Higher mortality for high-resource-using adults going for congenital heart surgery in peds hospital
WEDNESDAY, Oct. 19 (HealthDay News) -- Adults with high resource use (HRU) undergoing congenital heart surgery in pediatric hospitals have higher mortality, according to a study published online Oct. 18 in Circulation: Cardiovascular Quality and Outcomes.

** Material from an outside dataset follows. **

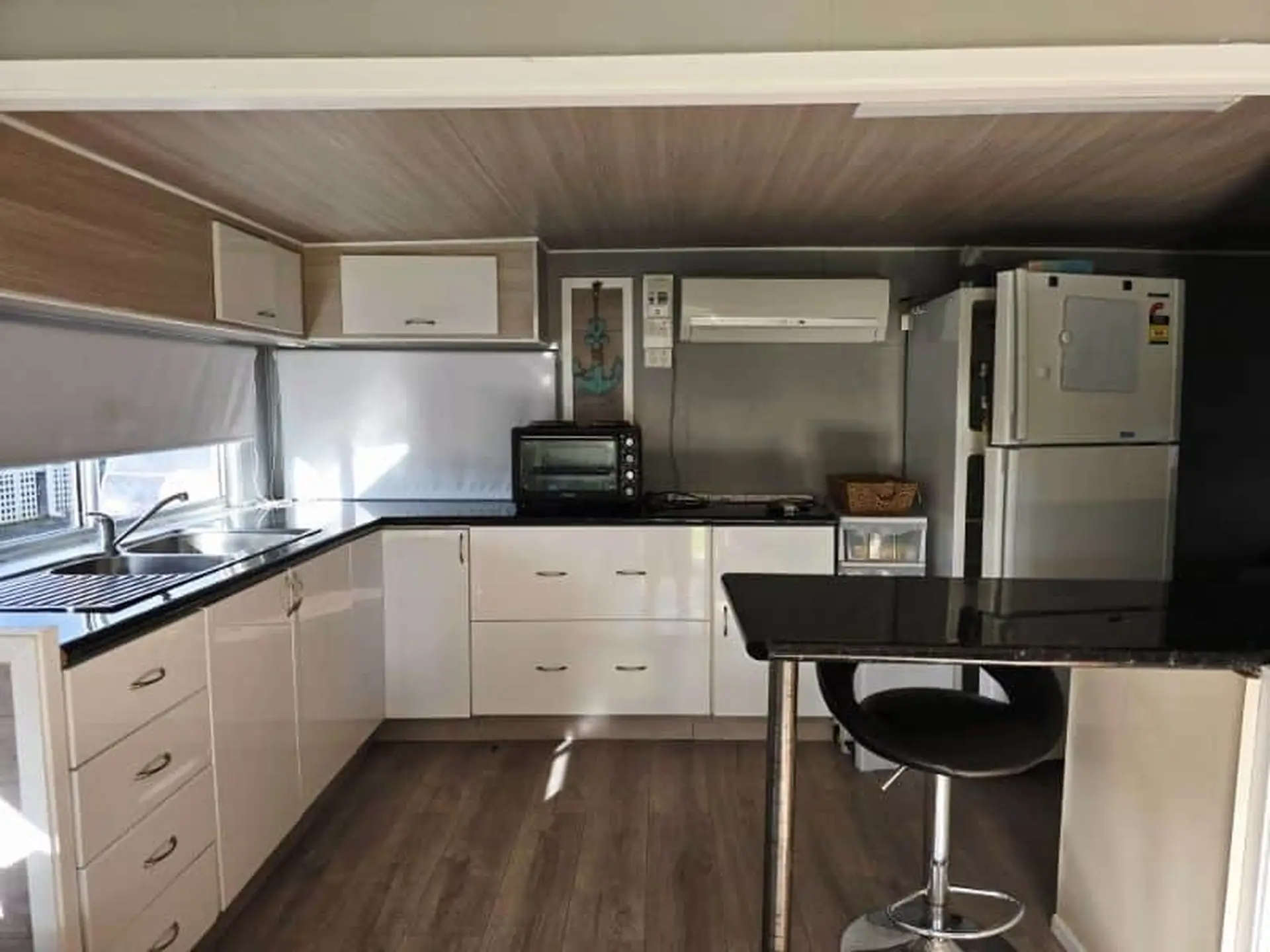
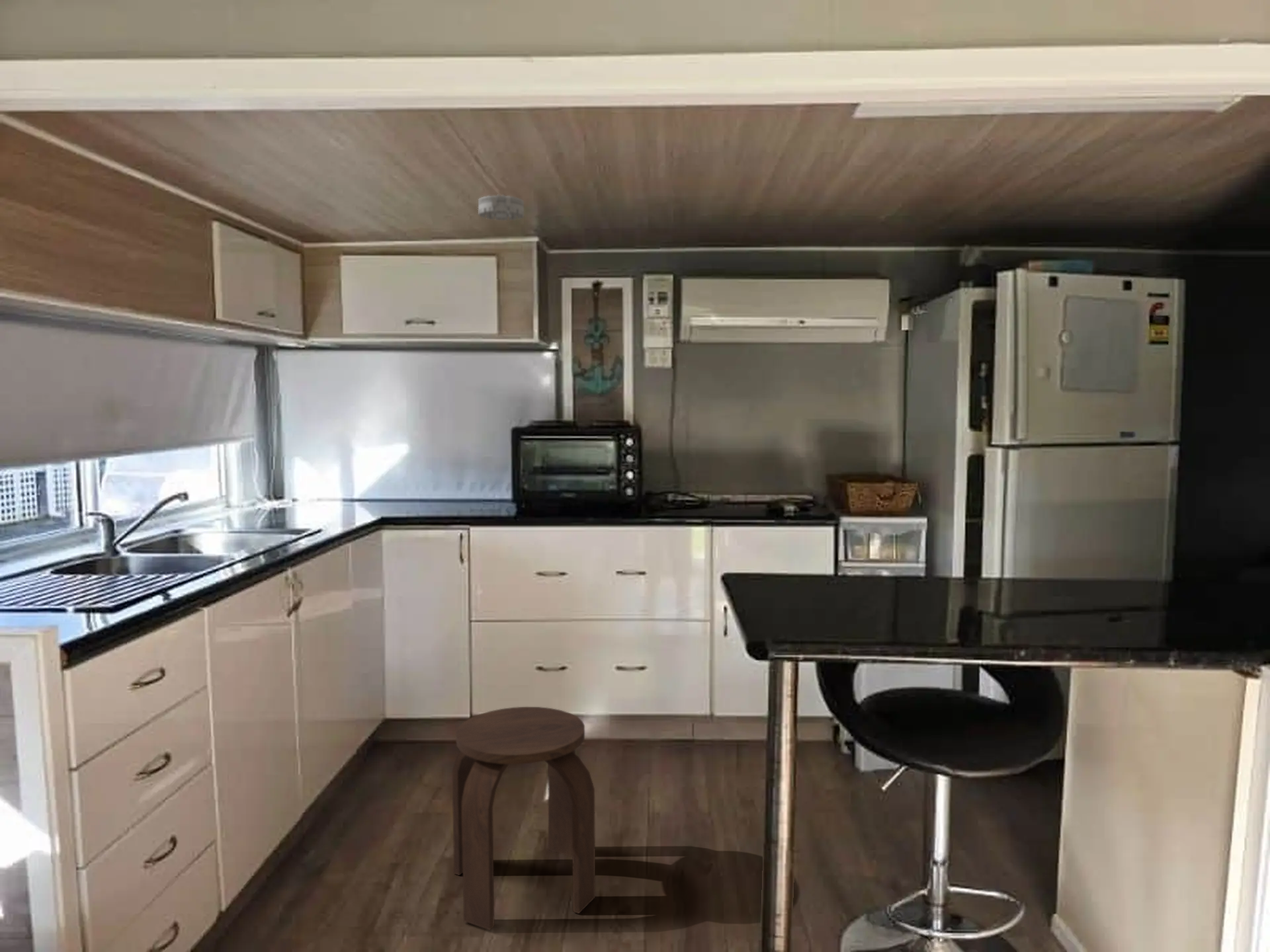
+ stool [452,706,596,931]
+ smoke detector [478,194,525,221]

Yuli Y. Kim, M.D., from the University of Pennsylvania School of Medicine in Philadelphia, and colleagues examined resource use by patients undergoing adult congenital heart (ACH) surgery in pediatric hospitals, analyzed the association between HRU and inpatient mortality, and identified HRU risk factors. Inpatient data from 2000 to 2008 were collected for 97,563 congenital heart surgery admissions, including 3,061 (3.1 percent) ACH surgery admissions, in 42 pediatric hospitals. Risk factors for HRU admissions, defined as those exceeding 90th percentile for total hospital charges, were evaluated by multivariable analyses.
The investigators found that the ACH surgery admissions accounted for 2.2 percent of total hospital charges. HRU admissions comprised 10 percent of all admissions but accounted for 34 percent of charges for all ACH surgery admissions. The mortality rate differed significantly for HRU admissions (16 percent) versus others (0.7 percent). Risk factors for HRU were identified as DiGeorge syndrome (adjusted odds ratio [aOR], 4.2), depression (aOR, 3.1), weekend admission (aOR, 2.6), government insurance (aOR, 2.0), and higher surgical complexity of risk categories 2, 3, and 4+, compared with risk category 1 (aORs, 3.6, 13.7, and 30.7, respectively).
"High resource use ACH surgery admissions are associated with significantly greater mortality rates," the authors write.